|Dombrink Kurtzman, Mary Ann|
Submitted to: International Congress of Mycology Proceedings and Abstracts
Publication Type: Abstract Only
Publication Acceptance Date: 8/17/2002
Publication Date: N/A
Citation: N/A Interpretive Summary:
Technical Abstract: In countries where a major part of the daily diet is maize, the presence of fumonisins in maize products represents an emerging health concern. The U.S. Food and Drug Administration has issued recommended guidance levels for maize. Although unequivocal harm to humans has not been demonstrated, fumonisins have been shown to cause diseases in horses and pigs and to produce tumors in laboratory rats. Exposure to fumonisins is highest in South Africa and China due to high intake of maize and the potential for environmental conditions favoring mycotoxin production. Fumonisins, mycotoxins produced by Fusarium verticillioides (synonym F. moniliforme) and F. proliferatum, can be present in normal-appearing maize.

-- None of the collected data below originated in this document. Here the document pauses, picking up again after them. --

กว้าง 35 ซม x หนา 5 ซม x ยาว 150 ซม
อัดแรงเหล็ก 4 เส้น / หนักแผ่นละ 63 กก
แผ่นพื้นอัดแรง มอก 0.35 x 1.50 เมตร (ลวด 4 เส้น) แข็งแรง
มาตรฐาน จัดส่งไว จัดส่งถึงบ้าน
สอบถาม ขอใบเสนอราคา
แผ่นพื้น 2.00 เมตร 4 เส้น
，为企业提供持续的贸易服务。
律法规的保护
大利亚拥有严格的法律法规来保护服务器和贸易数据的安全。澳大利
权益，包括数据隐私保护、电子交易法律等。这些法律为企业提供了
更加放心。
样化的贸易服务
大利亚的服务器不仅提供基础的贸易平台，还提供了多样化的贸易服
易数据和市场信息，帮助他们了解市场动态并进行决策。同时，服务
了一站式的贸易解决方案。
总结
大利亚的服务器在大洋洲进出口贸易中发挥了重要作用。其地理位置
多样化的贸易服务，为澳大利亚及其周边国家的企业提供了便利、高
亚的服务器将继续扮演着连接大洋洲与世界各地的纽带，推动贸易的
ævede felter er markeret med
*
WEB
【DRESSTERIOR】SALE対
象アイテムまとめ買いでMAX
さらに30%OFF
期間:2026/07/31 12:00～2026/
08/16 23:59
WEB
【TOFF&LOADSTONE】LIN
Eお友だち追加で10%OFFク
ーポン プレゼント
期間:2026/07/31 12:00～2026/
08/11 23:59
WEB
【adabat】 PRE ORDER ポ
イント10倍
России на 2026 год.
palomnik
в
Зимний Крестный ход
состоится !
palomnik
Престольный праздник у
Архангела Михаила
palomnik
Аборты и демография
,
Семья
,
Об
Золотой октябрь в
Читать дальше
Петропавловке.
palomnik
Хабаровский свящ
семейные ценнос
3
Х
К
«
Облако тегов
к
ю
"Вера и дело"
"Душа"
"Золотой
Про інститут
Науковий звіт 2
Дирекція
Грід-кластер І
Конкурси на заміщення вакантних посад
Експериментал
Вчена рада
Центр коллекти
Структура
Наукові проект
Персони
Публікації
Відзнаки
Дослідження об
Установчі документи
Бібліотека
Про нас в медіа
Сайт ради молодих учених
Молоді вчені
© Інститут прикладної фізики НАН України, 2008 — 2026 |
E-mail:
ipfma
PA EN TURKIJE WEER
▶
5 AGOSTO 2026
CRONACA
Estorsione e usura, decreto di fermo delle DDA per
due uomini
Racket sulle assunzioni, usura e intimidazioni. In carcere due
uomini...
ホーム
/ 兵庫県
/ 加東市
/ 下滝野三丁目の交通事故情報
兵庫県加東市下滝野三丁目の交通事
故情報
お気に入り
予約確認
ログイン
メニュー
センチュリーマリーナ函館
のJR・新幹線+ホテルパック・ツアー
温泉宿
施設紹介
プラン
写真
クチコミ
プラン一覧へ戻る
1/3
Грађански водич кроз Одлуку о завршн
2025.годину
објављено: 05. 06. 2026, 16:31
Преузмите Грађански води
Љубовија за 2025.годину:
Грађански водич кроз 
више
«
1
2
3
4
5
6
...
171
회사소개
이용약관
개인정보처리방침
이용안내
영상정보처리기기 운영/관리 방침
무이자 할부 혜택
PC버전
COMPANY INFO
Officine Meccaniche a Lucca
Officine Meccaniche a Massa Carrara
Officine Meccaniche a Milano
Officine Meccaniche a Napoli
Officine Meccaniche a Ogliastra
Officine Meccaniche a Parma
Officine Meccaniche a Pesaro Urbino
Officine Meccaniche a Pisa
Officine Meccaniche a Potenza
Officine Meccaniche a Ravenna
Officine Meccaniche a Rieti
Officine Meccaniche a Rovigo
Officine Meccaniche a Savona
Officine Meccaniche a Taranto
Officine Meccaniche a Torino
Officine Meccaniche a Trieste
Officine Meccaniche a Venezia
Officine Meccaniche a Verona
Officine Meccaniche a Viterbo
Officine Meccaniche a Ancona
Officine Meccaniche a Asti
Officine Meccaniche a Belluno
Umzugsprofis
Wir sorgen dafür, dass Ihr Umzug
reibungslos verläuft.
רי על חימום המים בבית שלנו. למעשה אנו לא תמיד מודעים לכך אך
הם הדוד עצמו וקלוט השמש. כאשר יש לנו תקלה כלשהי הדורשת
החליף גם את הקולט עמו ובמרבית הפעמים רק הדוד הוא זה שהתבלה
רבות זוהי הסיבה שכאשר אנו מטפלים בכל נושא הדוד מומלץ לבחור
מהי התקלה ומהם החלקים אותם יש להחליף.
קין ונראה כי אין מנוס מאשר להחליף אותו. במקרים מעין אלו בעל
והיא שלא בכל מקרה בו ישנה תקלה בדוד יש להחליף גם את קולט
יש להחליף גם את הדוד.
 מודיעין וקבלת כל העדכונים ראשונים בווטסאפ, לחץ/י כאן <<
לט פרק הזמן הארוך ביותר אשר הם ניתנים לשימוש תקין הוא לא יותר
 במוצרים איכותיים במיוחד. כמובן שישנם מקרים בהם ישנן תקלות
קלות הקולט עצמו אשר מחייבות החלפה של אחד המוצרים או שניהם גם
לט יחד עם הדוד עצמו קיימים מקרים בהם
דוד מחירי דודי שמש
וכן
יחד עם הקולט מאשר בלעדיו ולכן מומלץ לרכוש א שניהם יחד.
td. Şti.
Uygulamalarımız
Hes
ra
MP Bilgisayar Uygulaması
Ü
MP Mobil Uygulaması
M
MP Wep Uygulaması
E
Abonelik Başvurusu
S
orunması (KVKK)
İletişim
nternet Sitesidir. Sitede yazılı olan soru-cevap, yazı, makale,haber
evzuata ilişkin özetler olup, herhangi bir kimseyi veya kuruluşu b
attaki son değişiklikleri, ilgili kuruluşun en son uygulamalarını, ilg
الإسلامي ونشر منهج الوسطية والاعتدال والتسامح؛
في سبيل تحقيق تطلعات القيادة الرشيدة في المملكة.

The alkaline-cooking process, nixtamalization, is used to produce many maize products in Mexico, Central America and the United States. Research had shown that masa and tortillas from Mexico and the United States contained fumonisin B1. To determine the fate of fumonisins during processing, maize naturally contaminated with fumonisins underwent nixtamalization for production of tortillas. Material was analyzed at each step for fumonisins, weights and moisture contents so that mass balance determinations could be calculated. Less than twenty percent of the fumonisins remained in the tortillas. Following nixtamalization, similar reductions occurred in fried tortilla chips produced on a pilot production line in a related study. The major type of fumonisin remaining was hydrolyzed fumonisin B1 in the steep and wash waters. Alkaline cooking and rinsing are critical steps in the process for removing fumonisins. Nixtamalization appears to be a way to reduce significantly fumonisins occurring in maize products.